Howard did ask the doctor about his cough and was immediately admitted to the the hospital where he stayed for three weeks. Howard would not go home for a very long time. From the hospital he was transferred to Hickory Grove Sanatorium in De Pere Wisconsin — a tuberculosis treatment facility opened February 15, 1914. Lou told me, “He was transferred from the hospital to the sanatorium in a hearse. I rode with him.” A hearse — was that because of fear of contagion?

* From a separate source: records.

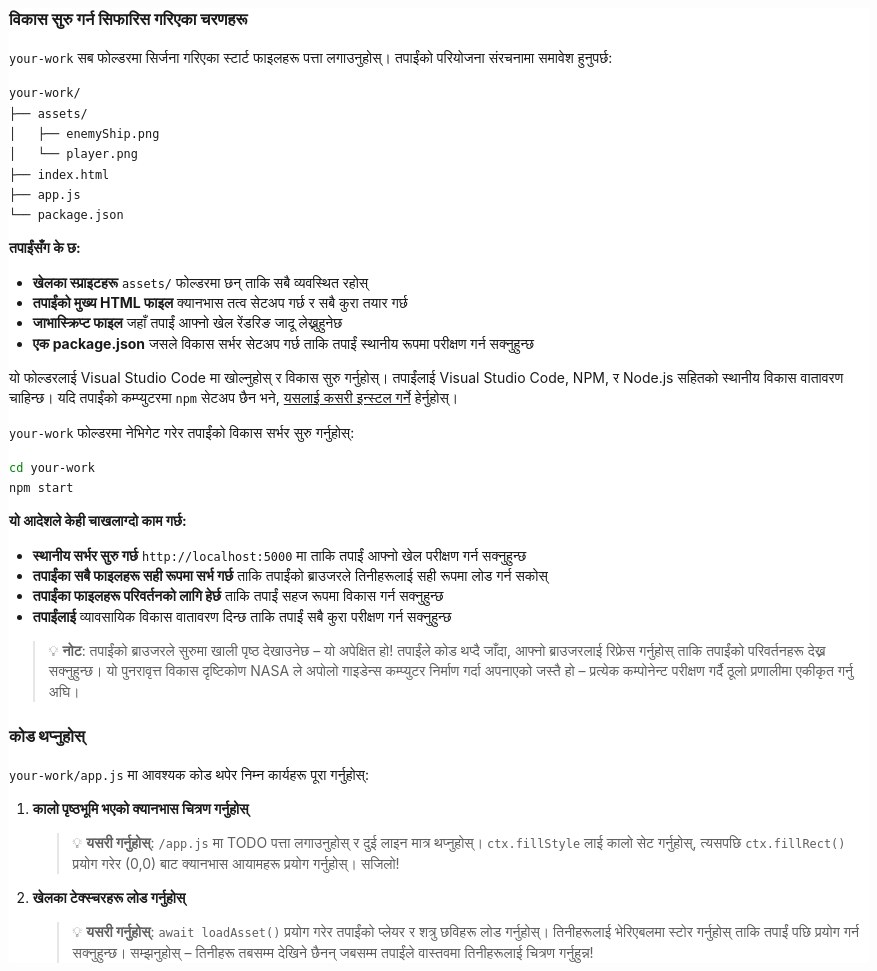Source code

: ### विकास सुरु गर्न सिफारिस गरिएका चरणहरू

`your-work` सब फोल्डरमा सिर्जना गरिएका स्टार्ट फाइलहरू पत्ता लगाउनुहोस्। तपाईंको परियोजना संरचनामा समावेश हुनुपर्छ:

```bash
your-work/
├── assets/
│   ├── enemyShip.png
│   └── player.png
├── index.html
├── app.js
└── package.json
```

**तपाईंसँग के छ:**
- **खेलका स्प्राइटहरू** `assets/` फोल्डरमा छन् ताकि सबै व्यवस्थित रहोस्
- **तपाईंको मुख्य HTML फाइल** क्यानभास तत्व सेटअप गर्छ र सबै कुरा तयार गर्छ
- **जाभास्क्रिप्ट फाइल** जहाँ तपाईं आफ्नो खेल रेंडरिङ जादू लेख्नुहुनेछ
- **एक package.json** जसले विकास सर्भर सेटअप गर्छ ताकि तपाईं स्थानीय रूपमा परीक्षण गर्न सक्नुहुन्छ

यो फोल्डरलाई Visual Studio Code मा खोल्नुहोस् र विकास सुरु गर्नुहोस्। तपाईंलाई Visual Studio Code, NPM, र Node.js सहितको स्थानीय विकास वातावरण चाहिन्छ। यदि तपाईंको कम्प्युटरमा `npm` सेटअप छैन भने, [यसलाई कसरी इन्स्टल गर्ने](https://www.npmjs.com/get-npm) हेर्नुहोस्।

`your-work` फोल्डरमा नेभिगेट गरेर तपाईंको विकास सर्भर सुरु गर्नुहोस्:

```bash
cd your-work
npm start
```

**यो आदेशले केही चाखलाग्दो काम गर्छ:**
- **स्थानीय सर्भर सुरु गर्छ** `http://localhost:5000` मा ताकि तपाईं आफ्नो खेल परीक्षण गर्न सक्नुहुन्छ
- **तपाईंका सबै फाइलहरू सही रूपमा सर्भ गर्छ** ताकि तपाईंको ब्राउजरले तिनीहरूलाई सही रूपमा लोड गर्न सकोस्
- **तपाईंका फाइलहरू परिवर्तनको लागि हेर्छ** ताकि तपाईं सहज रूपमा विकास गर्न सक्नुहुन्छ
- **तपाईंलाई** व्यावसायिक विकास वातावरण दिन्छ ताकि तपाईं सबै कुरा परीक्षण गर्न सक्नुहुन्छ

> 💡 **नोट**: तपाईंको ब्राउजरले सुरुमा खाली पृष्ठ देखाउनेछ – यो अपेक्षित हो! तपाईंले कोड थप्दै जाँदा, आफ्नो ब्राउजरलाई रिफ्रेस गर्नुहोस् ताकि तपाईंको परिवर्तनहरू देख्न सक्नुहुन्छ। यो पुनरावृत्त विकास दृष्टिकोण NASA ले अपोलो गाइडेन्स कम्प्युटर निर्माण गर्दा अपनाएको जस्तै हो – प्रत्येक कम्पोनेन्ट परीक्षण गर्दै ठूलो प्रणालीमा एकीकृत गर्नु अघि।

### कोड थप्नुहोस्

`your-work/app.js` मा आवश्यक कोड थपेर निम्न कार्यहरू पूरा गर्नुहोस्:

1. **कालो पृष्ठभूमि भएको क्यानभास चित्रण गर्नुहोस्**
   > 💡 **यसरी गर्नुहोस्**: `/app.js` मा TODO पत्ता लगाउनुहोस् र दुई लाइन मात्र थप्नुहोस्। `ctx.fillStyle` लाई कालो सेट गर्नुहोस्, त्यसपछि `ctx.fillRect()` प्रयोग गरेर (0,0) बाट क्यानभास आयामहरू प्रयोग गर्नुहोस्। सजिलो!

2. **खेलका टेक्स्चरहरू लोड गर्नुहोस्**
   > 💡 **यसरी गर्नुहोस्**: `await loadAsset()` प्रयोग गरेर तपाईंको प्लेयर र शत्रु छविहरू लोड गर्नुहोस्। तिनीहरूलाई भेरिएबलमा स्टोर गर्नुहोस् ताकि तपाईं पछि प्रयोग गर्न सक्नुहुन्छ। सम्झनुहोस् – तिनीहरू तबसम्म देखिने छैनन् जबसम्म तपाईंले वास्तवमा तिनीहरूलाई चित्रण गर्नुहुन्न!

Howard most likely left home on Valentine’s morning without a heart shaped pancake in his belly. He’d survive TB, but it was almost four years until he and Lou were able to get back to building a life together. Howard spent a full year and a half bed ridden at Hickory Grove. Somewhere around June of 1948, Howard suffered a terrifying pulmonary hemorrhage and was near death. Lou told me that a recently discovered antibiotic — Streptomycin — was flown in from Milwaukee. I’m unclear as to whether his veteran status earned him the treatment. The drug is credited with saving Howard’s life. Excerpted from Wikipedia:
At the end of World War II, the United States Army experimented with streptomycin to treat life-threatening infections at a military hospital in Battle Creek, Michigan. The first patient treated did not survive; the second patient survived but became blind as a side effect of the treatment. In March 1946, the third patient — Robert J. Dole, later Majority Leader of the United States Senate and Presidential nominee — experienced a rapid and robust recovery.
The first randomized trial of streptomycin against pulmonary tuberculosis was carried out in 1946 through 1948 by the MRC Tuberculosis Research Unit under the chairmanship of Geoffrey Marshall (1887–1982). The trial was both double-blind and placebo-controlled. It is widely accepted to have been the first randomised curative trial.

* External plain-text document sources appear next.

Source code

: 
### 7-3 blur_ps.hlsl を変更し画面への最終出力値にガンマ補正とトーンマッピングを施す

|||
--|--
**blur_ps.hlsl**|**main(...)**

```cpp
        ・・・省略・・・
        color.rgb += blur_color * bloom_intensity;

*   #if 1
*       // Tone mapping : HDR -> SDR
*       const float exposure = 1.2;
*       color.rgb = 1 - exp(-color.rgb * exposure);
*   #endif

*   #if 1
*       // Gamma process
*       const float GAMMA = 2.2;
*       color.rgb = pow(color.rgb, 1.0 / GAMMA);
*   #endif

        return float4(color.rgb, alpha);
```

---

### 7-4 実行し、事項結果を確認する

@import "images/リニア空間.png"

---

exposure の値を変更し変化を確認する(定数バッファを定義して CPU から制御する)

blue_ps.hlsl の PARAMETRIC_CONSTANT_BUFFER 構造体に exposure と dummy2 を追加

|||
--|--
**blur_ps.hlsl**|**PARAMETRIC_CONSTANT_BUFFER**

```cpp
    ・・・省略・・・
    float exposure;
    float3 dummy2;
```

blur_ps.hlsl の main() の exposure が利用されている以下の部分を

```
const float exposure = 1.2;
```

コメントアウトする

After additional time recovering at Hickory Grove, Howard was eventually transferred to a rehabilitation facility in Minoqua, Wisconsin where physicians told him he’d never be able to return to physical work. While there, Howard took math classes. The United States government took care of Uncle Howard, funding his education at the University of Wisconsin — Madison, where he earned a degree in accounting. Howard spent some time after graduation at a private accounting firm, but soon returned to public service as an employee of the Internal Revenue Service.